UPDATE: WESB HAS CLOSED
Bells Corners, forgive me, is not a hot bed of gastronomy. So when an upscale restaurant lasts as long in a corner as littered with fast food outlets as The West End Station Bistro has, it must be doing something right.
One of the pleasures is its successful refurbishing. It had been looking dated, but its new style is sophisticated, open and airy, with contemporary table settings, clean lighting and earthy colours. Given that it’s plunked in a big mall parking lot, The Station Bistro has also managed, much better than it had before, to repress the sensation of being surrounded by asphalt and automobiles. (Still, I find a window seat not my first choice.)
It has a convivial wine list – not long, but well assembled, with decent choice by the glass and half bottle, and with solid options for the big and modest spender.
The menu is also commendably concise – six starters, three main dishes, as well as a table d’hote that offers a few more options, available either in a bundled deal, or a la carte. The food is recognizable; it doesn’t break new ground, and almost all of it is fleshy (there’s no joy here for the vegetarian.)
But as successful as it appears to be, The West End Station Bistro has its share of faults. My three visits over the past two months have been tales of some pleasure but also some pain.
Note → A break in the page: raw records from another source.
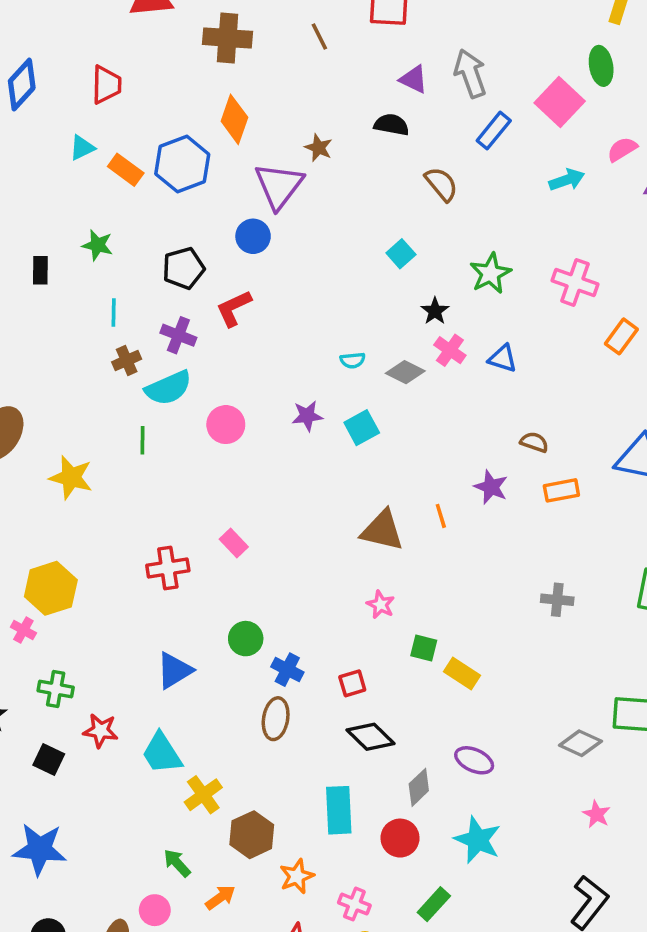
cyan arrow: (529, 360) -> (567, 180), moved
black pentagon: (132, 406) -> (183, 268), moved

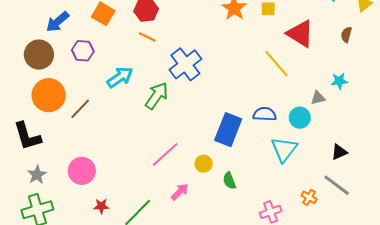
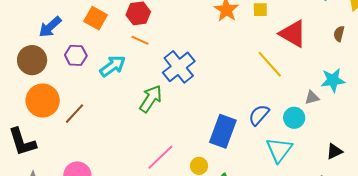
cyan arrow: (120, 77) -> (113, 66), moved
cyan star: (339, 81) -> (333, 80), size x1.4
blue semicircle: (265, 114) -> (259, 115), turned -50

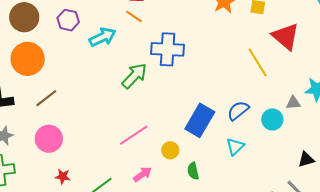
blue cross: (179, 67) -> (168, 49), turned 32
brown line: (74, 114) -> (46, 98), moved
cyan triangle: (279, 150) -> (235, 147), moved, size x0.7

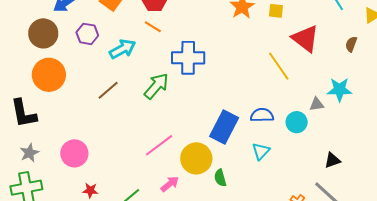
brown line: (46, 98) -> (108, 90), moved
blue semicircle: (238, 111) -> (262, 115), turned 40
yellow circle: (170, 150) -> (196, 158), size x1.8

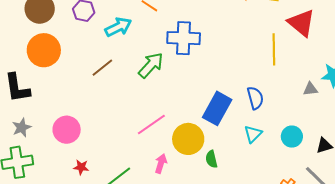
yellow line: (279, 66) -> (274, 49), turned 32
blue semicircle: (262, 115) -> (255, 98), turned 75
cyan circle: (297, 122) -> (292, 137), moved
pink arrow: (170, 184) -> (161, 164), turned -36

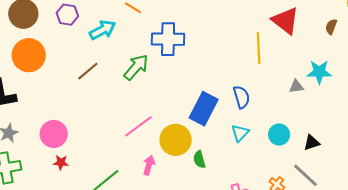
red star: (81, 167) -> (61, 162), moved

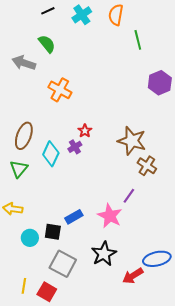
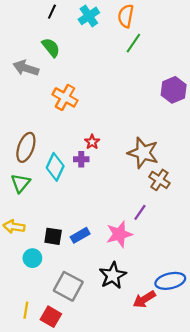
black line: (48, 11) -> (52, 12), turned -40
green line: (138, 40) -> (133, 43), moved, turned 48
purple cross: (75, 147) -> (81, 159), turned 32
pink star: (110, 216) -> (119, 234), turned 30
black square: (53, 232) -> (53, 236), moved

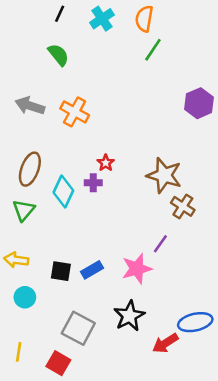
gray arrow: (26, 68) -> (30, 106), moved
cyan circle: (32, 258) -> (25, 297), moved
yellow line: (26, 310) -> (19, 352), moved

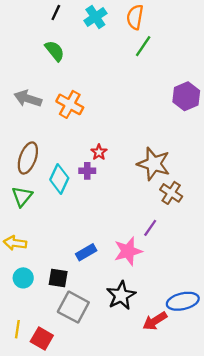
black square: (61, 271) -> (58, 278), moved
red square: (58, 363) -> (42, 339), moved

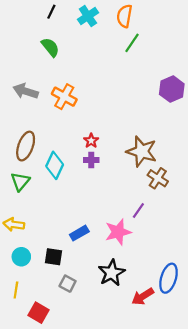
purple cross: (87, 171) -> (91, 160), moved
blue ellipse: (183, 301) -> (169, 278), turned -60
gray square: (73, 307) -> (68, 284), size x0.6
yellow line: (17, 329) -> (16, 290), moved

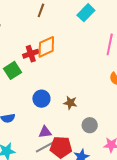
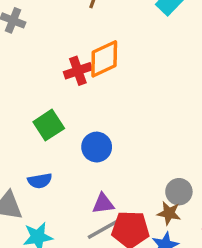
green square: (12, 70) -> (49, 125), moved
brown star: (70, 103) -> (169, 213), moved

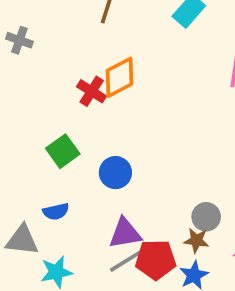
red cross: (78, 71) -> (92, 91), turned -36
purple triangle: (103, 204) -> (125, 233), size x1.4

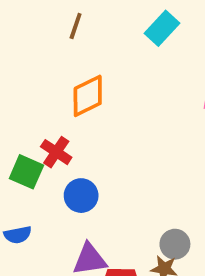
red cross: (92, 91) -> (56, 152), moved
green square: (63, 151) -> (26, 172), turned -32

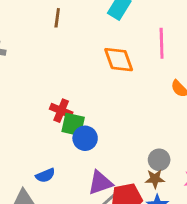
orange diamond: (88, 96) -> (119, 60), moved, turned -72
green square: (26, 172) -> (73, 124), moved

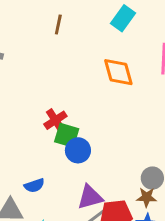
red cross: (61, 111) -> (55, 120), turned 30

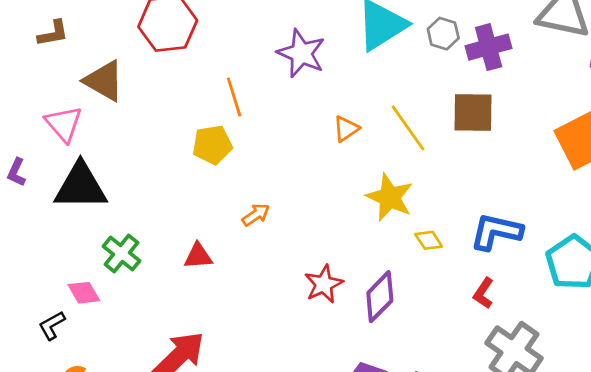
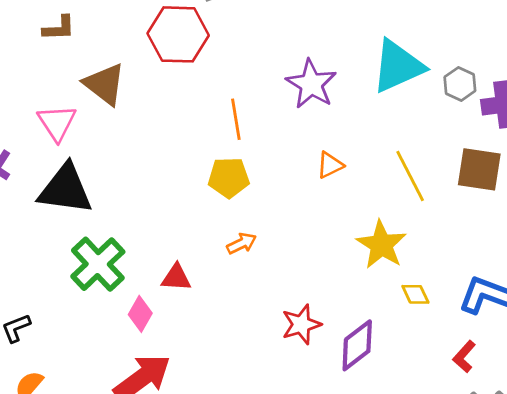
orange triangle: (346, 129) -> (330, 165), moved
yellow pentagon: (212, 145) -> (229, 178), moved
green cross: (121, 254) -> (98, 264), size x1.4
pink diamond: (84, 293) -> (140, 314), moved, turned 52

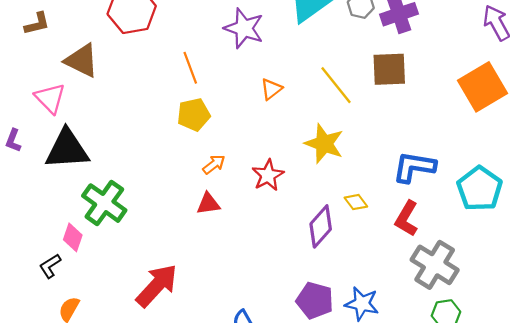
red triangle: (176, 278) -> (208, 204), moved
yellow diamond: (415, 294) -> (356, 202), moved
pink diamond: (140, 314) -> (73, 237), moved
red star: (301, 324) -> (268, 175), moved
red L-shape: (464, 357) -> (407, 219), size x1.4

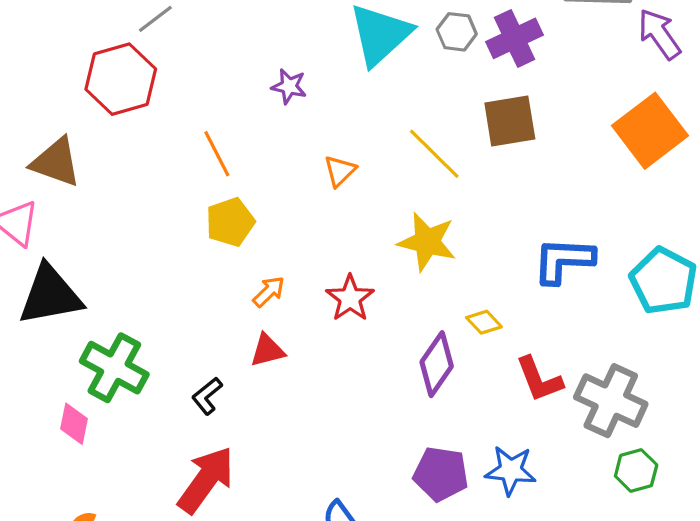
purple star: (244, 28) -> (289, 86), size x0.6
red L-shape: (407, 219) -> (539, 379), moved, turned -45
black L-shape: (50, 266) -> (207, 396), moved

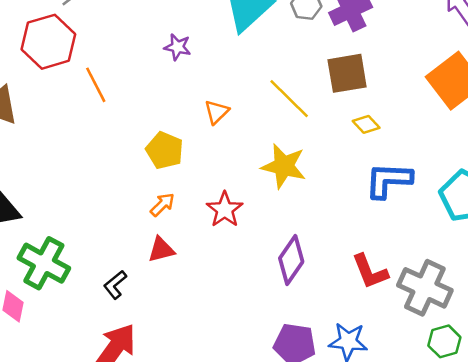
orange line: (217, 154) -> (96, 85), moved
yellow pentagon: (230, 222) -> (165, 150), moved, turned -30
yellow diamond: (484, 322) -> (366, 124), moved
The pleasure begins with a steaming bowl of tomato-Cognac soup and a slice of the house-made bread, crusty and flavourful. And ends with the crème brulée with Grand Marnier. And if Chef-owner Jordan Forester gets his hands on more of those rich, meaty “Honey” mussels from BC waters, I’d return for a bowl of those. But on balance, the food has been ho-hum, from the tired Mesclun mix salad and a dry tuna sandwich at lunch, to overcooked duck and fish and pedestrian vegetables at dinner.
We enjoy the salmon one evening, the fish fresh and nicely undercooked, with a crust of goat cheese and herbs. But on another night, the Arctic char tastes fishy and arrives quite overcooked and dry, and the shrimp starter, though generous, tastes of the freezer, in a sauce that amounts to little more than tomato paste and cream. A salad of fresh buffalo milk mozzarella, tomato and basil suffers from tasteless late November tomatoes. The foie gras works better, the delicate liver nicely seared, the blueberry drizzle a pleasant sweet counter.
A rack of lamb arrives perfectly executed to medium rare, juicy and well flavoured, though its sauce is cold, and its vegetable mates are all a bit flawed – too-crusty roast potatoes, undercooked asparagus, under-roasted red pepper, woody carrot. The branch of rosemary that protrudes from every plate doesn’t quite make it better, and for $39, it had better all sing and dance.
I’ve had a charming server and I’ve had an indifferent one.
If I lived or worked in Bells Corners I would be grateful for the West End Station Bistro and the rescue it offers from the bland blocks of prefabricated eateries in its neighbourhood. The question becomes, would I cross town for it? And the answer is probably not. When pitted against the many similarly priced fine-dining restaurants in this city, The West End Station Bistro comes up short. It does some things well enough, but it does a number of other things without any particular distinction. And its prices (table d’hote $49, main dishes in the $20 to $39 range) suggest a level of service that’s more thoughtful and food that’s more accomplished and current.